Tuesday, June 6, 2023

Uplands, Midlands, Lowlands = More Running Around!

 A couple of days ago my car headed in the direction of Strathroy.  I was hoping to see Upland Sandpiper in a usual spot, but again no luck.  I did hear one though!

I continued on to the Strathroy lagoon site, where once again, Black-necked Stilt is likely nesting.

It is an excellent birding location with Sora and Virginia Rail, Common Gallinule, and various ducks nesting.  And passerines!

After an hour there in early morning, I headed back to the Upland Sandpiper site with no luck yet again.  I knew there were some in the Glencoe area, so that was the next spot.  Bingo!  Right at roadside I saw a pair, and I did not even get out of the car.

What to do next?  I got the notion to check out Wardsville Woods as I headed out of Glencoe.  It is getting that time of year to look for odonates.

Lots of Midland Clubtails were out, but nothing looked  like a Cobra Clubtail.

After milling about the little pond at the back, I caught sight of something I knew right away as an Arrowhead Spiketail.  They have a distinctive shape, flight and perching habit that gives them away, at least to my eyes.

After getting photos of this one, I went back to the car for refreshments. I headed back the trail and saw another one, but was unable to get on it with the camera.

It is early in the season, so hopefully more to come at Wardsville Woods!

Regarding butterflies, they are a bit scarce, but I have already seen several Common Sootywings in various locations.  

Common Sootywing at Wardsville Woods

Monday, I did not do much and stayed close to home.

Common Whitetail (F)

Today was the annual bird survey at Sydenham River Nature Reserve (SRNR).  It is always an opportunity to check out the place, since there is no public access on the Lambton side (you would have to cross private property).  You can get into the Middlesex side off Buttonwood Road, which is on the east side of the Sydenham.

Great-crested Flycatcher

There were not many participants this year, but we got it covered.  I did my usual area on the Lambton side.  Nothing new really.  Song Sparrows were really abundant!

The trusty Blue-winged Warbler was in its usual area.

Towards the "lowland" parts of the reserve, I heard Cerulean Warbler singing along the river, as well as Mourning and American Redstart (plus Yellow, Common Yellowthroat) in the warbler department.

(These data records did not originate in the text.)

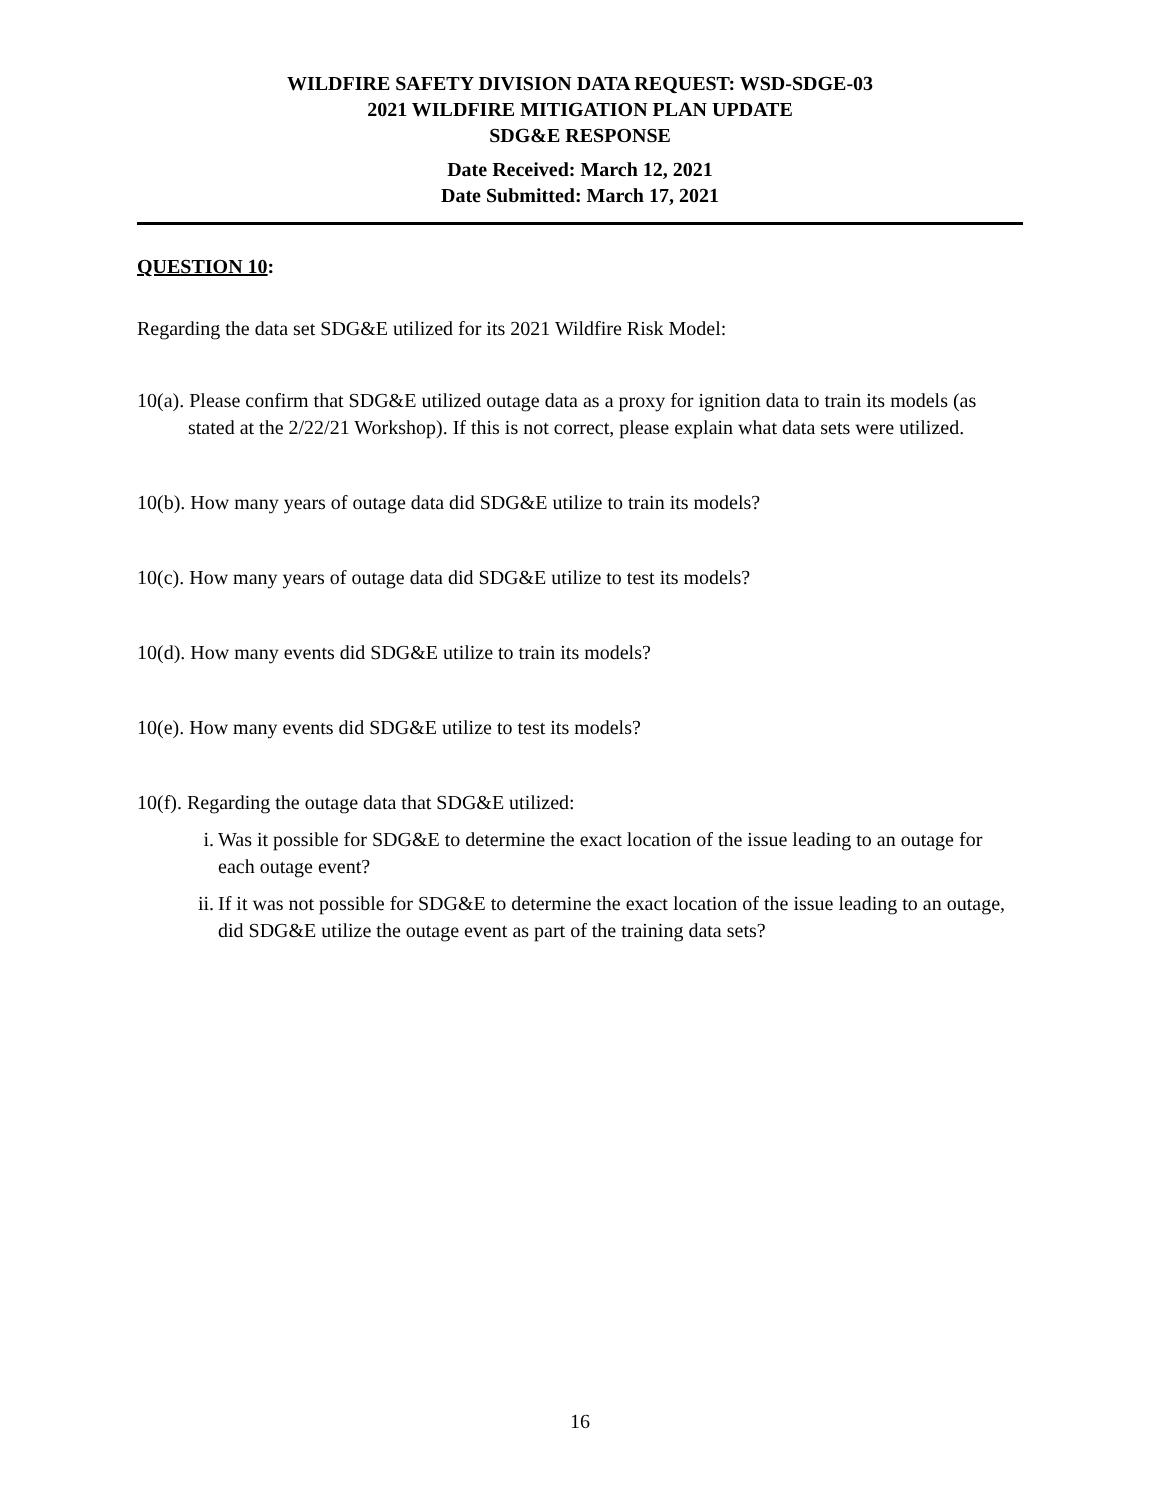WILDFIRE SAFETY DIVISION DATA REQUEST: WSD-SDGE-03
2021 WILDFIRE MITIGATION PLAN UPDATE
SDG&E RESPONSE
Date Received: March 12, 2021
Date Submitted: March 17, 2021
QUESTION 10:
Regarding the data set SDG&E utilized for its 2021 Wildfire Risk Model:
10(a). Please confirm that SDG&E utilized outage data as a proxy for ignition data to train its models (as stated at the 2/22/21 Workshop). If this is not correct, please explain what data sets were utilized.
10(b). How many years of outage data did SDG&E utilize to train its models?
10(c). How many years of outage data did SDG&E utilize to test its models?
10(d). How many events did SDG&E utilize to train its models?
10(e). How many events did SDG&E utilize to test its models?
10(f). Regarding the outage data that SDG&E utilized:
i. Was it possible for SDG&E to determine the exact location of the issue leading to an outage for each outage event?
ii. If it was not possible for SDG&E to determine the exact location of the issue leading to an outage, did SDG&E utilize the outage event as part of the training data sets?
16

While near the river, I decided to do a quick check for mussels.  It is very shallow and fast moving in this location.  This is a prime spot to look for mussels.

I found some along the edge, but most notably was a Round Hickorynut.  It is a critically imperiled species which I had never encountered before.

Here is a more common species:


Not much in the way of odes today.  Lots of Midland Clubtails and Common Whitetails, a few Ebony Jewelwings.  No Arrowhead Spiketails!  I had one dancer sp., then this Azure Bluet.

There are some impressive deep ravines here which are something to behold.